Golf, of a different sort, comes to Henry County

Photo by Doug Gorman
The holes for disc golf, like this one above, look more like baskets.

Photo by Doug Gorman The holes for disc golf, like this one above, look more like baskets.

By Doug Gorman


Who says professional golf is dead in the Southern Crescent ?

Even though the LPGA ended its long association with Eagle's Landing County Club in 2006, pro golf tournaments still exist in Henry County -- sort of.

Only it might look a little different than what the average golf fan is used to seeing.

Instead of pulling a club out of a bag, putting the ball on the tee and trying to hit it straight down the fairway, participants this weekend will grab a flying disc out of their bag and fling it as far as they can toward a chainlinked basket.

It's called disc golf, and it's one of the fast growing participatory sports in the country.

Starting Saturday, and running through Sunday, disc golfers will converge at J.P. Moseley Park in Stockbridge in the Atlanta Open presented by Remax.

The tournament will crown champions in both professional and amateur divisions. In addition to J.P. Moseley Park in Stockbridge, Flyboy Avaition in the Carroll County village of Whitesburg will help host the 144 player field.

On Saturday, professionals will play the course in Stockbridge, with amateurs beginning the tournament in Whitesburg. The two groups will flip flop for Sunday's final round.

"It's pretty cool to see these discs fly through the air," said Rand Eberhard, who serves as the tournament director. "We are expecting to have players from 15-20 states participating."

Clayton Nash, one of the tournament professionals, made the trek all the way from Mississippi in order to play in the event. Nash spent Friday getting ready for the two rounds of disc golf.

"I am just trying to get in some practice rounds before the rain," Nash said, as he reached into his basket of assorted colored discs on Friday during a practice round at J.P. Moseley Park. Nash was also planning to make the trek to Whitesburg on Friday to practice on that course.
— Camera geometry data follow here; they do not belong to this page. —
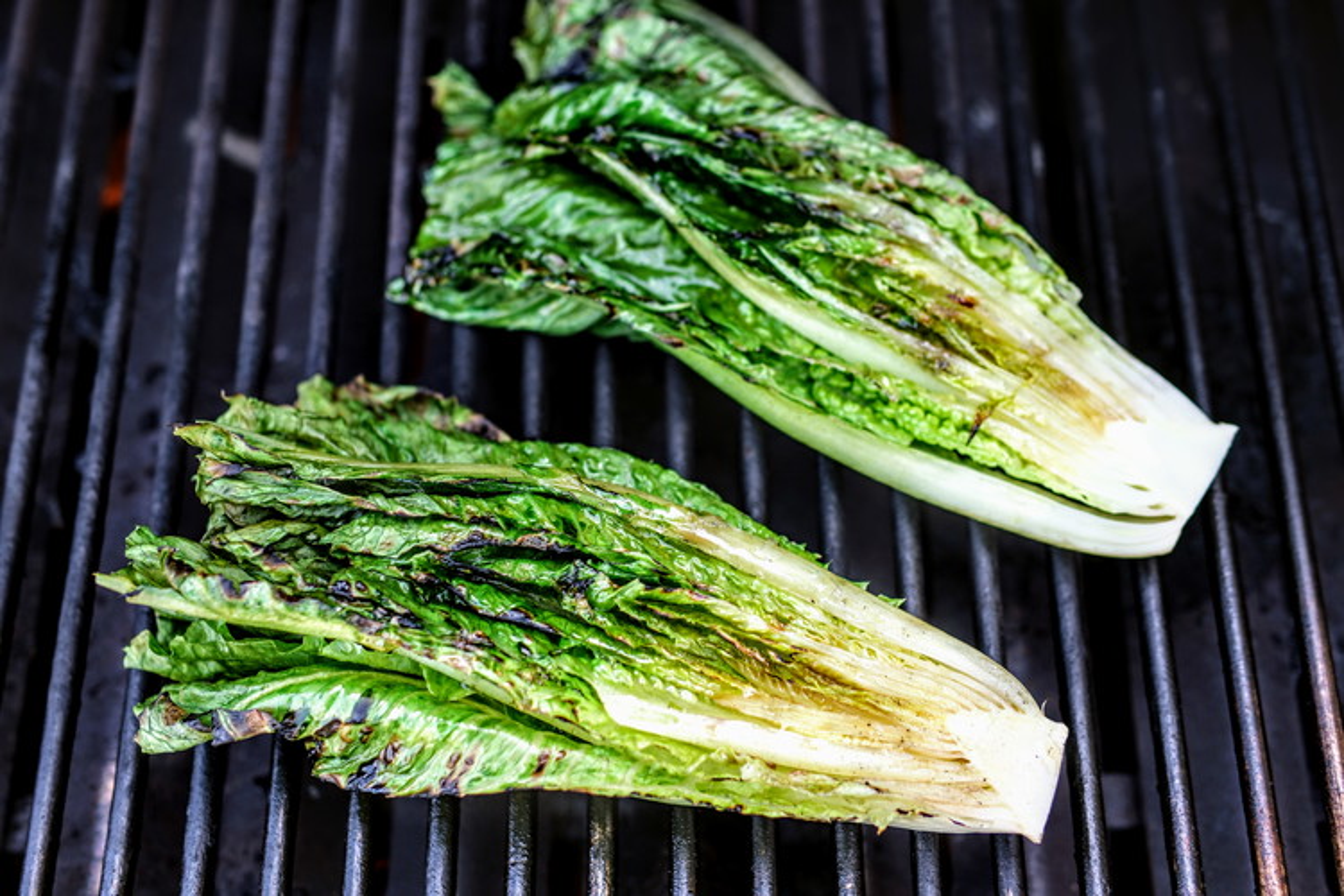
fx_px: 1680
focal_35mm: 45
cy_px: 448
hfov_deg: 43.6
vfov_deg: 29.9
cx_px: 672
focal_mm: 30
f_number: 2.2
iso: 125
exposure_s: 1/220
Disc golf has many of the same characteristics of the traditional game, as players attempt to throw a disc into a basket in as few of attempts as possible on each "hole."

There is plenty at stake in this weekend's tournament, too. The Atlanta Open serves as a qualifier for the U.S. Open to be played later this year at Winthrop University in Rockhill, SC. That tournament has a purse of more than $80,000.

Serious disc golfers are given handicaps and ratings. Ratings of 950 or more designate the player as a professional.

Eberhard calls the two courses used for the Atlanta Open extremly challenging.

"Most courses are fairly short with mainly par 3s," he said. "These courses are a little longer with par 4s and 5s."

Disc golf has evolved over the years, with more serious players using as many as 15 different discs, depending on the type of shot they are striving to make.

Ken Climo, a 12-time USA PDGA World Champion, and five-time US Open champ, will be one of the participants expected to compete. Climo has won more money in the sport than any other player.

Dave Feldberg, another top pro, will also compete in the event too. Both players are considered among the best to play the game.

Saturday's round starts at 10 a.m. The tournament is free.

"We are looking forward to it, and encourage everybody to come out and check out this sport," Eberhard said.